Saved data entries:
--- BEGIN ---
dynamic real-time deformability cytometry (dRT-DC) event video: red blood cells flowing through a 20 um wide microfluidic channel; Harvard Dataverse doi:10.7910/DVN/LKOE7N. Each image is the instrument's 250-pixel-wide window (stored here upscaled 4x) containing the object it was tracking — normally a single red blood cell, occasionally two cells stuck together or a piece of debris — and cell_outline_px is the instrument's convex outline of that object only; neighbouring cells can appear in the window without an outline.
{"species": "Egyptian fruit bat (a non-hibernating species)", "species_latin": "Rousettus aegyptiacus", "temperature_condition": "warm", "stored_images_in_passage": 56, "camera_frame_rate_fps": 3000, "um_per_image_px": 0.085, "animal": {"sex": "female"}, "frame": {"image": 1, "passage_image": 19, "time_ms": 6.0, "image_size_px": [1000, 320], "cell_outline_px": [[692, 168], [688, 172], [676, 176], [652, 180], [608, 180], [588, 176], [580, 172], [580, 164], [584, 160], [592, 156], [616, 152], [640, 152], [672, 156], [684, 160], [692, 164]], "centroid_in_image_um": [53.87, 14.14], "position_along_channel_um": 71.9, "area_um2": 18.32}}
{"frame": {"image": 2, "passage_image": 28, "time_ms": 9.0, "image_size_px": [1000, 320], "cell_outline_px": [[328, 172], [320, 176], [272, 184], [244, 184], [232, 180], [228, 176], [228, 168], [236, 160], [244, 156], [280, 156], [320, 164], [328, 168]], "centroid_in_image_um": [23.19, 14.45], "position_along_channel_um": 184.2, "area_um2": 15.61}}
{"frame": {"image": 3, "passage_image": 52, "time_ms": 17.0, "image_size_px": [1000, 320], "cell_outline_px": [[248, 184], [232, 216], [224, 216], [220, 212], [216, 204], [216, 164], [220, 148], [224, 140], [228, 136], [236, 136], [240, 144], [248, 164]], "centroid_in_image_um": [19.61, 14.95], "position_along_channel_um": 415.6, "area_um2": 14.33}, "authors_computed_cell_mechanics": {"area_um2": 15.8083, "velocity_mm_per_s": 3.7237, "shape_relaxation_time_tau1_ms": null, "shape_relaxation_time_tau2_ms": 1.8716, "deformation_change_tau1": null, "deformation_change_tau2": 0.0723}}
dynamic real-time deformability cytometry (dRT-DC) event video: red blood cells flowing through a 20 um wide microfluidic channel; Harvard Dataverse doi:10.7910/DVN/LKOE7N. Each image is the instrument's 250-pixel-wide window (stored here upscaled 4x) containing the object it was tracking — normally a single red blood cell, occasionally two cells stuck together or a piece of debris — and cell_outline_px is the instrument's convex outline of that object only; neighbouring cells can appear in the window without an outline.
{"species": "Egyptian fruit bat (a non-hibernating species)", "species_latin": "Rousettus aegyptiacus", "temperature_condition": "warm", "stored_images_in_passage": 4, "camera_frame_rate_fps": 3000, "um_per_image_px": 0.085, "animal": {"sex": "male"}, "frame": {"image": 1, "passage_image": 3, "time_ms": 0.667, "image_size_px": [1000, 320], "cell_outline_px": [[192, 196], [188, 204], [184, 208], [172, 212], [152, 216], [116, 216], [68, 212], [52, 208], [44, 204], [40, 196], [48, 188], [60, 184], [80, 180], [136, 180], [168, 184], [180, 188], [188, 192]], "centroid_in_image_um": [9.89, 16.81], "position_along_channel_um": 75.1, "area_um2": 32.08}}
--- END ---
• [Description of the task]: Please give back all of the records exactly as written.

• [Answer to this task]:
dynamic real-time deformability cytometry (dRT-DC) event video: red blood cells flowing through a 20 um wide microfluidic channel; Harvard Dataverse doi:10.7910/DVN/LKOE7N. Each image is the instrument's 250-pixel-wide window (stored here upscaled 4x) containing the object it was tracking — normally a single red blood cell, occasionally two cells stuck together or a piece of debris — and cell_outline_px is the instrument's convex outline of that object only; neighbouring cells can appear in the window without an outline.
{"species": "Egyptian fruit bat (a non-hibernating species)", "species_latin": "Rousettus aegyptiacus", "temperature_condition": "warm", "stored_images_in_passage": 56, "camera_frame_rate_fps": 3000, "um_per_image_px": 0.085, "animal": {"sex": "female"}, "frame": {"image": 1, "passage_image": 19, "time_ms": 6.0, "image_size_px": [1000, 320], "cell_outline_px": [[692, 168], [688, 172], [676, 176], [652, 180], [608, 180], [588, 176], [580, 172], [580, 164], [584, 160], [592, 156], [616, 152], [640, 152], [672, 156], [684, 160], [692, 164]], "centroid_in_image_um": [53.87, 14.14], "position_along_channel_um": 71.9, "area_um2": 18.32}}
{"frame": {"image": 2, "passage_image": 28, "time_ms": 9.0, "image_size_px": [1000, 320], "cell_outline_px": [[328, 172], [320, 176], [272, 184], [244, 184], [232, 180], [228, 176], [228, 168], [236, 160], [244, 156], [280, 156], [320, 164], [328, 168]], "centroid_in_image_um": [23.19, 14.45], "position_along_channel_um": 184.2, "area_um2": 15.61}}
{"frame": {"image": 3, "passage_image": 52, "time_ms": 17.0, "image_size_px": [1000, 320], "cell_outline_px": [[248, 184], [232, 216], [224, 216], [220, 212], [216, 204], [216, 164], [220, 148], [224, 140], [228, 136], [236, 136], [240, 144], [248, 164]], "centroid_in_image_um": [19.61, 14.95], "position_along_channel_um": 415.6, "area_um2": 14.33}, "authors_computed_cell_mechanics": {"area_um2": 15.8083, "velocity_mm_per_s": 3.7237, "shape_relaxation_time_tau1_ms": null, "shape_relaxation_time_tau2_ms": 1.8716, "deformation_change_tau1": null, "deformation_change_tau2": 0.0723}}
dynamic real-time deformability cytometry (dRT-DC) event video: red blood cells flowing through a 20 um wide microfluidic channel; Harvard Dataverse doi:10.7910/DVN/LKOE7N. Each image is the instrument's 250-pixel-wide window (stored here upscaled 4x) containing the object it was tracking — normally a single red blood cell, occasionally two cells stuck together or a piece of debris — and cell_outline_px is the instrument's convex outline of that object only; neighbouring cells can appear in the window without an outline.
{"species": "Egyptian fruit bat (a non-hibernating species)", "species_latin": "Rousettus aegyptiacus", "temperature_condition": "warm", "stored_images_in_passage": 4, "camera_frame_rate_fps": 3000, "um_per_image_px": 0.085, "animal": {"sex": "male"}, "frame": {"image": 1, "passage_image": 3, "time_ms": 0.667, "image_size_px": [1000, 320], "cell_outline_px": [[192, 196], [188, 204], [184, 208], [172, 212], [152, 216], [116, 216], [68, 212], [52, 208], [44, 204], [40, 196], [48, 188], [60, 184], [80, 180], [136, 180], [168, 184], [180, 188], [188, 192]], "centroid_in_image_um": [9.89, 16.81], "position_along_channel_um": 75.1, "area_um2": 32.08}}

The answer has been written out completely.